I’m writing this from a sunny rooftop in downtown Philadelphia, a city much lovelier than anyone ever told me, so I may be biased, but so far this has been an unexpectedly good World Cup. It’s partly the profusion of goals, unmatched since the 1950s, and partly the profusion of minnow countries, each with their own Cinderella story, some of them doing surprisingly well. But the tournament’s biggest asset may be, against every expectation, the US. We’d all talked beforehand about the chief host’s flaws: the American-style ticket prices, the ICE immigration police and the official government policy of hating the world. We didn’t talk about the qualities that make the US in some ways the ideal host of a World Cup.

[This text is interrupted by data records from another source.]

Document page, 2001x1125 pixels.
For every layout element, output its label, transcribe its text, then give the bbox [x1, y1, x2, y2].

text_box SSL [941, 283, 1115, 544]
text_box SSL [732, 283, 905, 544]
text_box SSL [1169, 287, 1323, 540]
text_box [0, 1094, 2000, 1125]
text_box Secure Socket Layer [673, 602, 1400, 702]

First, contrary to snobbish foreign perception, the US has plenty of soccer lovers — more than previous hosts like Qatar, Russia, Japan, France in 1998 or indeed the US in 1994. A good chunk of the country has embraced the foreign game with its alien culture. US fans went on a European-style march to their opener against Paraguay in Los Angeles — the most watched soccer game in the country’s history, with 27.5mn TV viewers. The American team is pretty good, too.
But the country’s chief asset as host is precisely the issue that has been tearing it apart this past decade: immigration. Almost every team in the World Cup has a diaspora here. The first game I went to was Brazil-Haiti in Philadelphia. There had been lots of anger, rightly, about the US denying visas to Haitian fans. Yet there were thousands of Haitians in the stadium, singing their songs during their team’s 3-0 defeat, and in the car park afterwards, while Brazilians queueing for the subway sashayed to the tunes. The World Cup is a carnival of nations, and people actually want the opposing team’s fans to show up.